Some in the industry also fear that investors may lose confidence in the ability of growers to meet demand while remaining within the law.


2. A Canadian lender to Indigenous communities and professionals is planning to fund cannabis stores on First Nations lands where it says communities have yet to reap the economic benefit of legalization.

Bridging Finance Inc. is starting with a store on the Peguis First Nation in Manitoba, according to chief executive officer David Sharpe. His firm is working with Popcann, which repurposes old shipping containers to make pot stores, to replicate that model for Indigenous communities in North America.

“For me it’s a fairness issue,” said Sharpe, a member of the Mohawks of the Bay of Quinte. “We’re lobbying the Ontario government to come up with more licenses.”

As the second country to legalize recreational marijuana, Canada saw a rush of prospective retailers apply to individual provinces for licences. In Ontario, says Sharpe, some indigenous people have expressed frustration at the provincial government’s plan to issue a maximum of eight licenses for cannabis stores on reserves on a first-come, first-serve basis. There are over 200 reserves in the province.


3. Some American farmers suffering under U.S.-China tariffs are now turning to hemp production in an attempt to lessen any losses.

John Boyd Jr., a soybean grower in Virginia, is among them. He has now planted about 100 acres (40 hectares) of hemp this year to deal with the fallout of the trade dispute that saw China cut its buying of American agriculture imports by more than half in 2018. Purchases have continued to drop in 2019.

“We’re trying our hand at hemp for the first time,” Boyd said in an interview on Bloomberg Television with Alix Steel. “I’m taking a big risk there, and I know some other farmers are doing that as well.”

Hemp, like cannabis, is rich in cannabidiol, or CBD, a non-psychoactive cannabis ingredient being credited with medicinal properties. Congress legalized CBD in the U.S. last year, prompting investors to pour money into the industry and catching the attention of farmers.


4. A new study suggests that private cannabis stores are closer to no-go zones like primary schools than their government-run competitors.

Those licensee-run bricks-and-mortar outlets are also closer to secondary schools, a demographic more likely to experiment with pot, according to the research, which compared legally operating recreational cannabis locations across Canada.

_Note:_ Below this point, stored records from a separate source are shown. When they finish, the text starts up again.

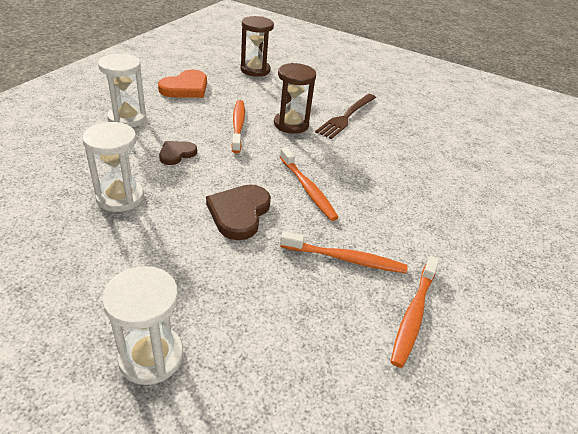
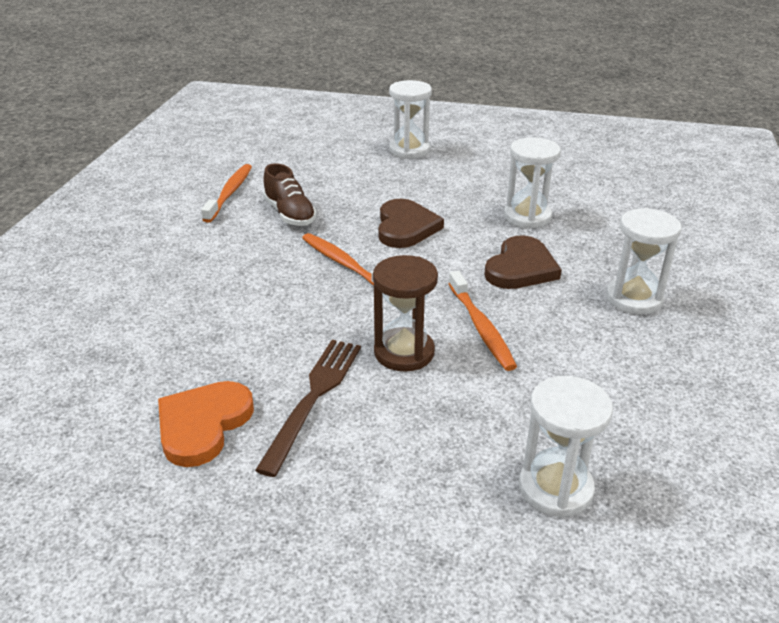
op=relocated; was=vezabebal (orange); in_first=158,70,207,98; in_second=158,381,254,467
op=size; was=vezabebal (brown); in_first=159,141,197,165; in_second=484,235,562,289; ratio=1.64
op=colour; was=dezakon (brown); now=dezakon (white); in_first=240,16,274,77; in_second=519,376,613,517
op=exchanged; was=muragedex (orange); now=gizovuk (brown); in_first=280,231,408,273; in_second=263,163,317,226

A less surprising finding of the study is the growing concentration of both private and government cannabis stores in lower-income neighborhoods. Those businesses are, in fact, twice as likely to be in those areas than in high-income neighborhoods, say researchers at the Ottawa Hospital, the University of Ottawa and the Bruyère Research Institute. –

They used government and private websites to collect listings on retail cannabis stores that opened across Canada in the first six months after the drug was legalized in October 2018.

In total, the study found that 260 cannabis stores opened during that time.


5. The growing number of outdoor cannabis farmers in California are coming into conflict with neighbouring grape and vegetable growers given state prohibitions on fungicide spraying near those marijuana crops.

While grape farmers are allowed to use stronger fungicides for decades, they’re now effectively blocked from doing so if that pesticide creeps onto neighbouring cannabis crops.

The prohibition is meant to avoid contamination of a plant that is directly ingested and with more-immediate impact on the bloodstream and human tissue.

Still, Santa Barbara County grape and vegetable farmers worry that local legislators have gone too far in protecting cannabis crops.

“I have nothing against cannabis,” vineyard owner Kathy Joseph told NPR. “It existed whether it was legal or not legal, and this just allows it to be controlled a little bit more responsibly. But that isn’t what happened.”

Research on the economic impact of California farming values cannabis now takes up a fraction of the arable land in the state, that crop is worth $180 million. By comparision, its famed wine is worth an estimated $120 million.